Fenerbahçe’de Emenike’nin Monaco maçında yeniden gollerle doğduğunu gördük. Emenike ne kadar gole yakın olmak istiyorsa, gol vuruşlarıyla da takımını galibiyete taşıyorsa, şimdilik söylenecek tek sözümüz olamaz. Ancak alkış tutarız. Fernandao’ya gelecek olursak, futboldan nasibini hiç almamış kadar uzak kalıyor. Bu görüntüsüyle takımda yer bulması bir hayli zor. Van Persie’nin kaprislerinden ise millet sıkıldı. Ne bitmez tükenmez sakatlıkmış bu. Ben Fenerbahçe yönetiminin yerinde olsam, kendisine verdiğim paradan kurtulmak için bonservisini eline verir yollarım.
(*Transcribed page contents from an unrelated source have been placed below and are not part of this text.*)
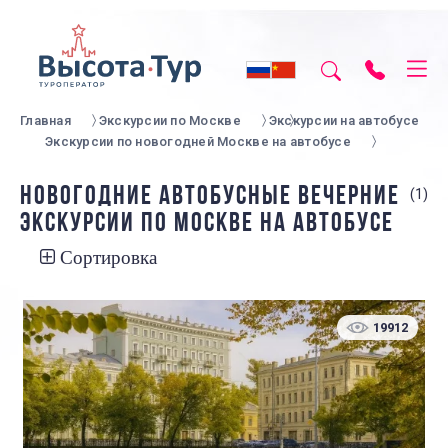
Главная
Экскурсии по Москве
Экскурсии на автобусе
Экскурсии по новогодней Москве на автобусе
НОВОГОДНИЕ АВТОБУСНЫЕ ВЕЧЕРНИЕ
(1)
ЭКСКУРСИИ ПО МОСКВЕ НА АВТОБУСЕ
Сортировка
19912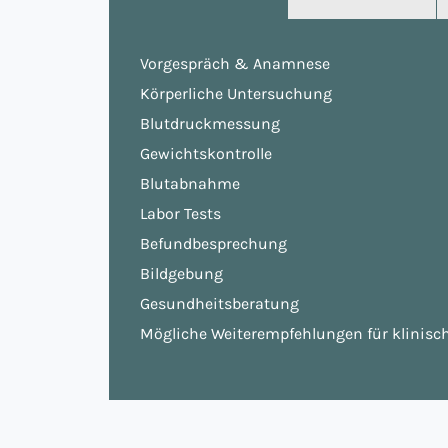
Vorgespräch & Anamnese
Körperliche Untersuchung
Blutdruckmessung
Gewichtskontrolle
Blutabnahme
Labor Tests
Befundbesprechung
Bildgebung
Gesundheitsberatung
Mögliche Weiterempfehlungen für klinisc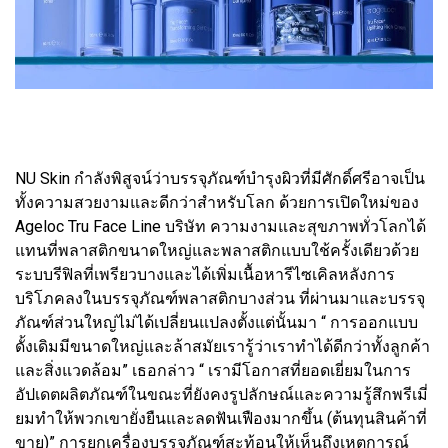
NU Skin กำลังพิสูจน์ว่าบรรจุภัณฑ์บำรุงผิวที่มีศักดิ์ศรีอาจเป็น
ทั้งความสวยงามและดีกว่าสำหรับโลก ด้วยการเปิดใหม่ของ
Ageloc Tru Face Line บริษัท ความงามและสุขภาพทั่วโลกได้
แทนที่พลาสติกขนาดใหญ่และพลาสติกแบบใช้ครั้งเดียวด้วย
ระบบรีฟิลที่เพรียวบางและได้เพิ่มเนื้อหารีไซเคิลหลังการ
บริโภคลงในบรรจุภัณฑ์พลาสติกบางส่วน ที่ผ่านมาและบรรจุ
ภัณฑ์ส่วนใหญ่ไม่ได้เปลี่ยนแปลงตั้งแต่นั้นมา “ การออกแบบ
ดั้งเดิมมีขนาดใหญ่และล้าสมัยเรารู้ว่าเราทำได้ดีกว่าทั้งลูกค้า
และสิ่งแวดล้อม” เธอกล่าว “ เรามีโอกาสที่ยอดเยี่ยมในการ
อัปเดตผลิตภัณฑ์ในขณะที่ยังคงรูปลักษณ์และความรู้สึกพรีเมี่
ยมทำให้พวกเขายั่งยืนและลดฟันเฟืองมากขึ้น (ต้นทุนสินค้าที่
ขาย)” การยกเครื่องบรรจุภัณฑ์สะท้อนให้เห็นถึงเหตุการณ์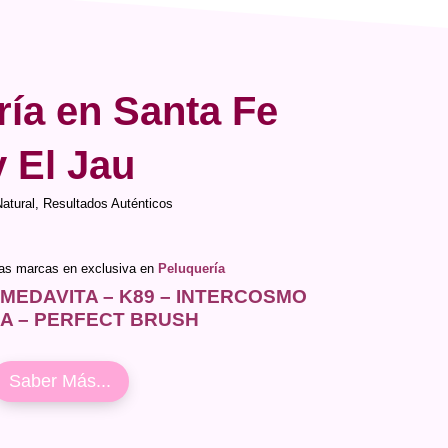
ría en Santa Fe
y El Jau
Natural, Resultados Auténticos
ras marcas en exclusiva en
Peluquería
 MEDAVITA – K89 – INTERCOSMO
IA – PERFECT BRUSH
Saber Más...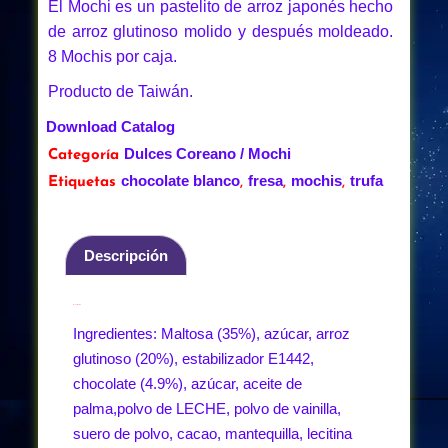
El Mochi es un pastelito de arroz japonés hecho
de arroz glutinoso molido y después moldeado.
8 Mochis por caja.
Producto de Taiwán.
Download Catalog
Dulces Coreano / Mochi
Categoría
chocolate blanco
fresa
mochis
trufa
Etiquetas
,
,
,
Descripción
Descripción
Ingredientes: Maltosa (35%), azúcar, arroz
glutinoso (20%), estabilizador E1442,
chocolate (4.9%), azúcar, aceite de
palma,polvo de LECHE, polvo de vainilla,
suero de polvo, cacao, mantequilla, lecitina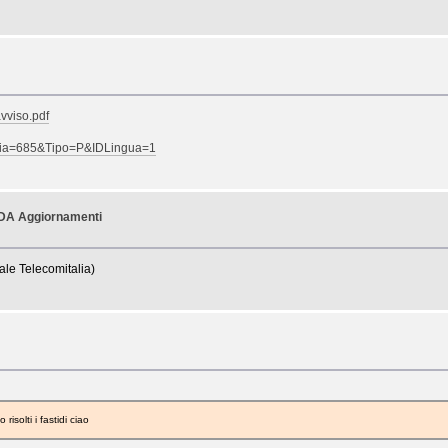
avviso.pdf
otizia=685&Tipo=P&IDLingua=1
A Aggiornamenti
ale Telecomitalia)
solti i fastidi ciao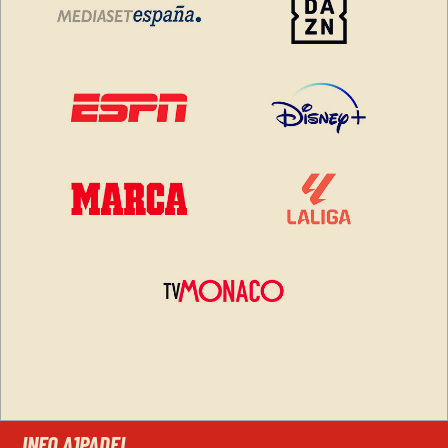
INFO A1PADEL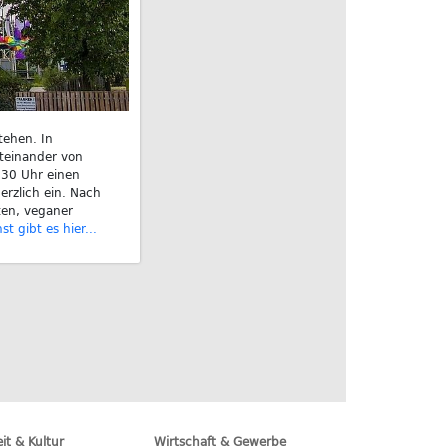
tehen. In
iteinander von
.30 Uhr einen
rzlich ein. Nach
ten, veganer
t gibt es hier...
eit & Kultur
Wirtschaft & Gewerbe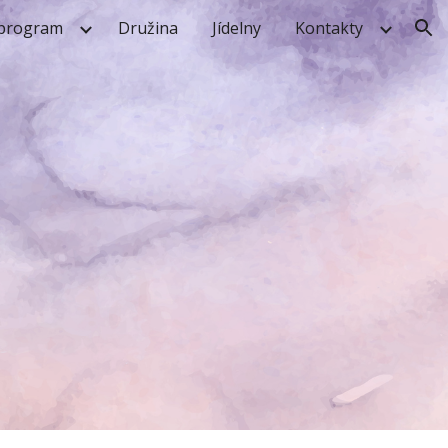
 program
Družina
Jídelny
Kontakty
ion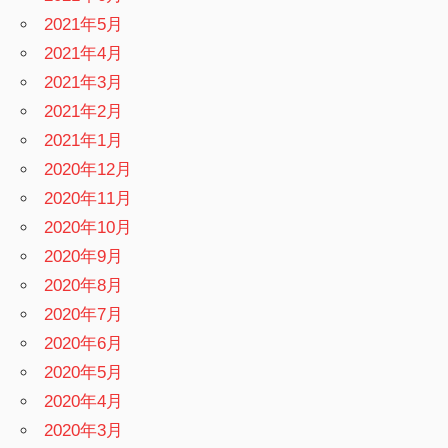
2021年5月
2021年4月
2021年3月
2021年2月
2021年1月
2020年12月
2020年11月
2020年10月
2020年9月
2020年8月
2020年7月
2020年6月
2020年5月
2020年4月
2020年3月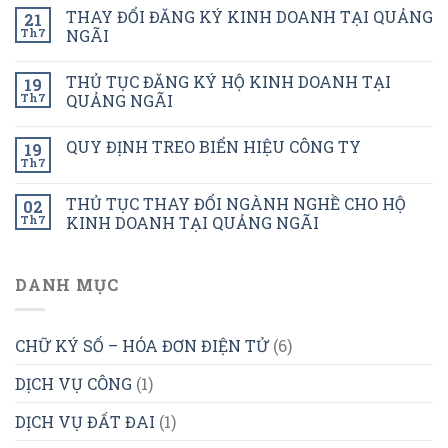
THAY ĐỔI ĐĂNG KÝ KINH DOANH TẠI QUẢNG
21
Th7
NGÃI
THỦ TỤC ĐĂNG KÝ HỘ KINH DOANH TẠI
19
Th7
QUẢNG NGÃI
QUY ĐỊNH TREO BIỂN HIỆU CÔNG TY
19
Th7
THỦ TỤC THAY ĐỔI NGÀNH NGHỀ CHO HỘ
02
Th7
KINH DOANH TẠI QUẢNG NGÃI
DANH MỤC
CHỮ KÝ SỐ – HÓA ĐƠN ĐIỆN TỬ
(6)
DỊCH VỤ CÔNG
(1)
DỊCH VỤ ĐẤT ĐAI
(1)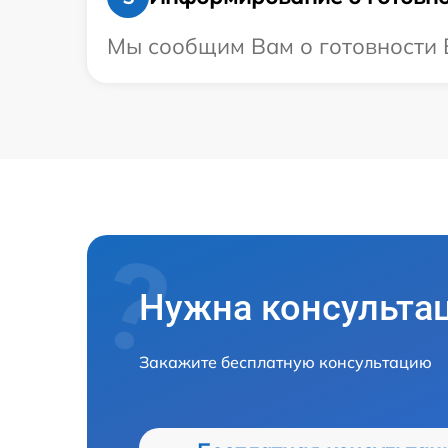
Мы сообщим Вам о готовности Ва
Нужна консульта
Закажите бесплатную консультацию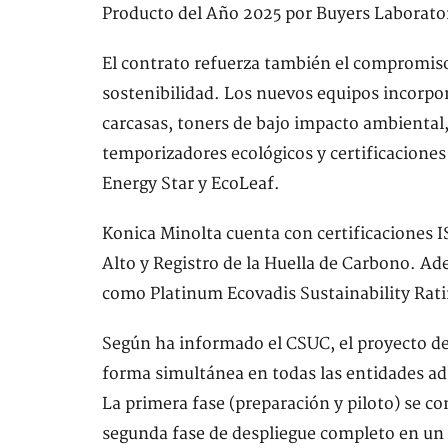
Producto del Año 2025 por Buyers Laborator
El contrato refuerza también el compromiso
sostenibilidad. Los nuevos equipos incorpo
carcasas, toners de bajo impacto ambienta
temporizadores ecológicos y certificacione
Energy Star y EcoLeaf.
Konica Minolta cuenta con certificaciones I
Alto y Registro de la Huella de Carbono. A
como Platinum Ecovadis Sustainability Rati
Según ha informado el CSUC, el proyecto de
forma simultánea en todas las entidades ad
La primera fase (preparación y piloto) se c
segunda fase de despliegue completo en un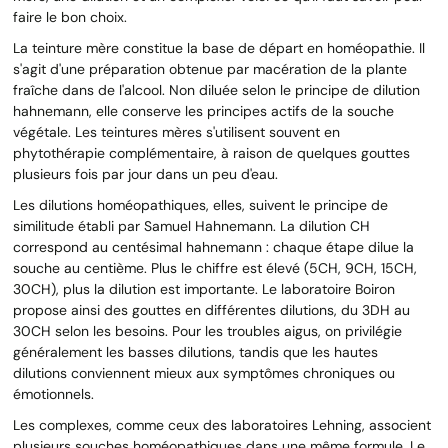
faire le bon choix.
La teinture mère constitue la base de départ en homéopathie. Il
s'agit d'une préparation obtenue par macération de la plante
fraîche dans de l'alcool. Non diluée selon le principe de dilution
hahnemann, elle conserve les principes actifs de la souche
végétale. Les teintures mères s'utilisent souvent en
phytothérapie complémentaire, à raison de quelques gouttes
plusieurs fois par jour dans un peu d'eau.
Les dilutions homéopathiques, elles, suivent le principe de
similitude établi par Samuel Hahnemann. La dilution CH
correspond au centésimal hahnemann : chaque étape dilue la
souche au centième. Plus le chiffre est élevé (5CH, 9CH, 15CH,
30CH), plus la dilution est importante. Le laboratoire Boiron
propose ainsi des gouttes en différentes dilutions, du 3DH au
30CH selon les besoins. Pour les troubles aigus, on privilégie
généralement les basses dilutions, tandis que les hautes
dilutions conviennent mieux aux symptômes chroniques ou
émotionnels.
Les complexes, comme ceux des laboratoires Lehning, associent
plusieurs souches homéopathiques dans une même formule. Le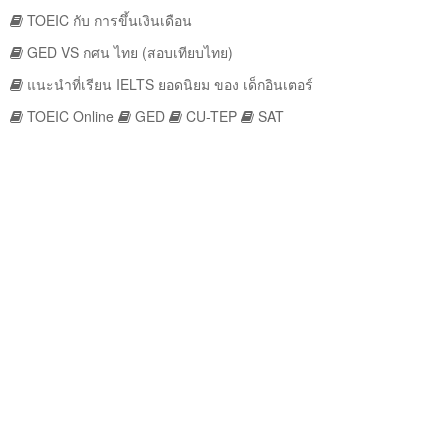
TOEIC กับ การขึ้นเงินเดือน
GED VS กศน ไทย (สอบเทียบไทย)
แนะนำที่เรียน IELTS ยอดนิยม ของ เด็กอินเตอร์
TOEIC Online
GED
CU-TEP
SAT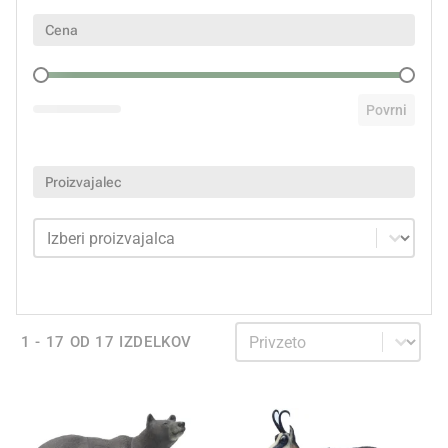
Cena
Cena
Povrni
Proizvajalec
Proizvajalec
Proizvajalec
Sortiraj
Sortiraj
1 - 17 OD 17 IZDELKOV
Salih’in geriye dönüşü iyi bir fotoğraf olarak gözüktü. Biraz güçlenmiş ve dirençli olmuş, top tekniği de mükemmele yakın. Monaco karşısındaki performansı da oldukça iyi gözüktü.
Son şampiyonumuz Beşiktaş hazır kadrosu varken Sosa ile Gomez problemli hale geldi. Gomez’in aldığı parayı, başka bir takımın ödemesi mümkün değil. Sosa ne yapmak istiyor, onu da anlamış değilim. Sözleşmen devam ediyor, gitme arzusu içindeysen eğer, ki öyle gözüküyor. O zaman Beşiktaş yönetiminin istediği parayı getir git be kardeşim. Hiç bir futbolcu bulunmaz Hint kumaşı değil ki. Gomez yoksa Cenk var. O da aslanlar gibi gol atmaya devam ediyor. Görev aldığı süre içinde mükemmel. Oynatılmadığı zaman sesi sedası çıkmıyor. Beşiktaş yönetim olarak fabrika ayarlarını bir an önce düzeltmeli, Sosa ve Gomez problemlerini de acele çözmelidir derim.
Galatasaray ise Manchester United karşılaşmasına kadar hazırlık maçlarında beğeni kazandı. Özellikle Bruma takıma büyük renk kattı. Hem süratli hem çabuk, hem de yetenekli bir futbolcu görüntüsü vererek dikkat çekerken çok da şık goller atmaya başladı.
Galatasaray’ın en büyük eksiği santrfor olarak gözüküyor. Kaleci Muslera bana hazır gibi gelmedi. Onun dışında Galatasaray hala Sneijder’ın saha içi patronluğu ile ayakta durmaya çalışıyor.
Trabzon yeni yapılanma içinde. Yine de eskilerden genç Yusuf iyi bir başlangıç yaptı. Yanal’ın Trabzonspor’u mutlaka zirve yarışı içinde olacaktır.